Le doublé FDJ : Derrière, Franziska Koch gère parfaitement son final pour devancer Longo Borghini et offrir un doublé (victoire + 3e place) inespéré à FDJ United-Suez.
Le résultats du chaos : Quels enseignements pour la suite ?
Si le nom d’Elise Chabbey restera gravé sur le trophée, ce classement des Strade Bianche 2026 est un concentré d’enseignements pour la saison à venir.
Elise Chabbey (FDJ United-Suez) : La Suissesse signe à 32 ans la plus belle victoire de sa carrière. Après son maillot à pois sur le Tour 2025, elle prouve qu’elle n’est pas qu’une équipière de luxe. « C’est l’une de mes courses préférées » a-t-elle confié, les larmes aux yeux.
Katarzyna Niewiadoma (CANYON//SRAM zondacrypto) : La régularité est son nom. Quatrième podium sans victoire sur cette classique. Une malédiction commence à peser. Question à nos lecteurs : Selon vous, que manque-t-il à Kasia Niewiadoma pour enfin lever les bras sur les Strade Bianche ?
Elisa Longo Borghini (UAE Team ADQ) : Quatrième. Elle a tout tenté, attaquant à chaque passage dans les secteurs. Sa débauche d’énergie l’a peut-être privée du sprint final. Selon nos données et statistiques, elle a produit les pics de puissance les plus élevés dans Le Tolfe.

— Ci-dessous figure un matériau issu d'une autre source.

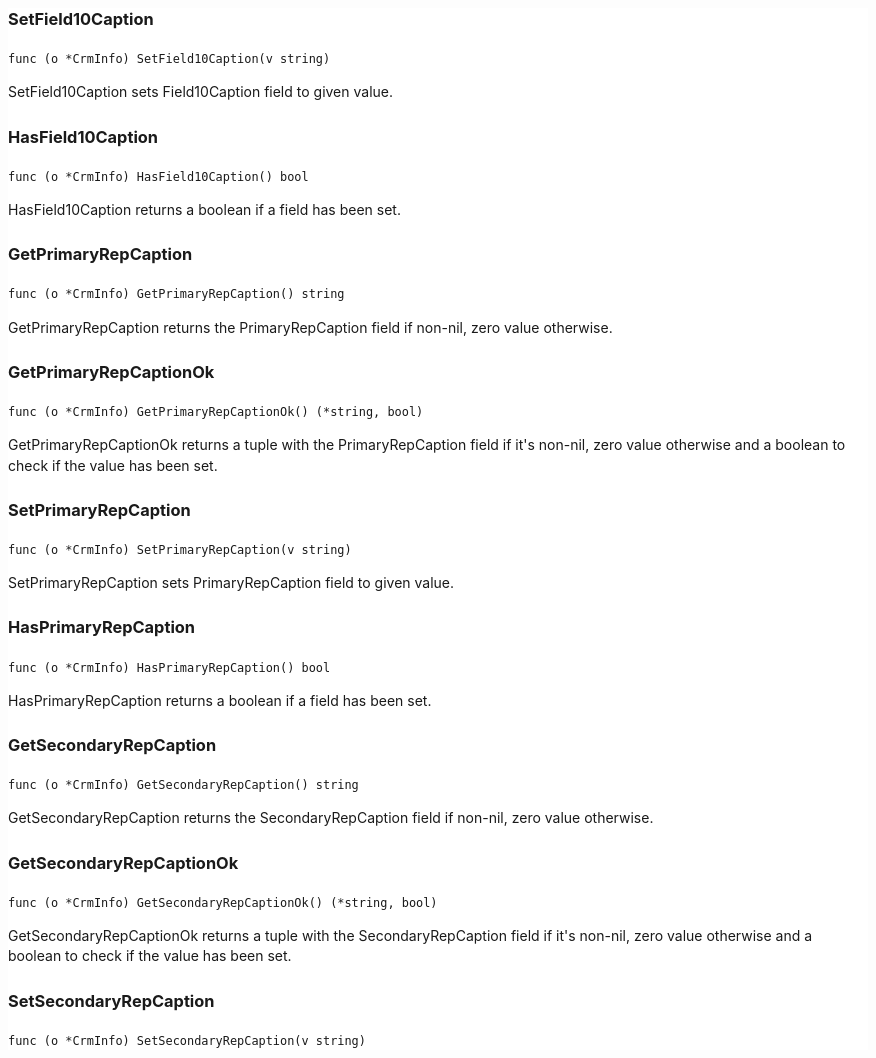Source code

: ### SetField10Caption

`func (o *CrmInfo) SetField10Caption(v string)`

SetField10Caption sets Field10Caption field to given value.

### HasField10Caption

`func (o *CrmInfo) HasField10Caption() bool`

HasField10Caption returns a boolean if a field has been set.

### GetPrimaryRepCaption

`func (o *CrmInfo) GetPrimaryRepCaption() string`

GetPrimaryRepCaption returns the PrimaryRepCaption field if non-nil, zero value otherwise.

### GetPrimaryRepCaptionOk

`func (o *CrmInfo) GetPrimaryRepCaptionOk() (*string, bool)`

GetPrimaryRepCaptionOk returns a tuple with the PrimaryRepCaption field if it's non-nil, zero value otherwise
and a boolean to check if the value has been set.

### SetPrimaryRepCaption

`func (o *CrmInfo) SetPrimaryRepCaption(v string)`

SetPrimaryRepCaption sets PrimaryRepCaption field to given value.

### HasPrimaryRepCaption

`func (o *CrmInfo) HasPrimaryRepCaption() bool`

HasPrimaryRepCaption returns a boolean if a field has been set.

### GetSecondaryRepCaption

`func (o *CrmInfo) GetSecondaryRepCaption() string`

GetSecondaryRepCaption returns the SecondaryRepCaption field if non-nil, zero value otherwise.

### GetSecondaryRepCaptionOk

`func (o *CrmInfo) GetSecondaryRepCaptionOk() (*string, bool)`

GetSecondaryRepCaptionOk returns a tuple with the SecondaryRepCaption field if it's non-nil, zero value otherwise
and a boolean to check if the value has been set.

### SetSecondaryRepCaption

`func (o *CrmInfo) SetSecondaryRepCaption(v string)`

Demi Vollering (FDJ United-Suez) et Lotte Kopecky (SD Worx-Protime) : Les grandes perdantes du jour, victimes d’un scénario qu’elles n’ont pas maîtrisé. Leur duel annoncé n’a pas eu lieu.
Un succès qui réécrit l’histoire de FDJ
Au-delà de la performance individuelle, cette Strade Bianche 2026 est un triomphe collectif pour FDJ United-Suez. Un an après le sacre de Vollering, l’équipe prouve sa densité exceptionnelle en plaçant deux coureuses sur le podium. La démonstration de force est totale, malgré la défaillance mécanique de sa leader. « Normalement, ça aurait dû être pour Demi, mais aujourd’hui, c’est pour moi, et je pense qu’elle est aussi heureuse que moi quand elle gagne » a conclu Chabbey, résumant l’esprit d’une équipe qui a transformé un chaos annoncé en un jour de gloire historique sur les terres de Sienne. Le peloton est prévenu : la formation française a plus d’une corde à son arc, ou plutôt, plus d’une roue avant à placer sur le pavé.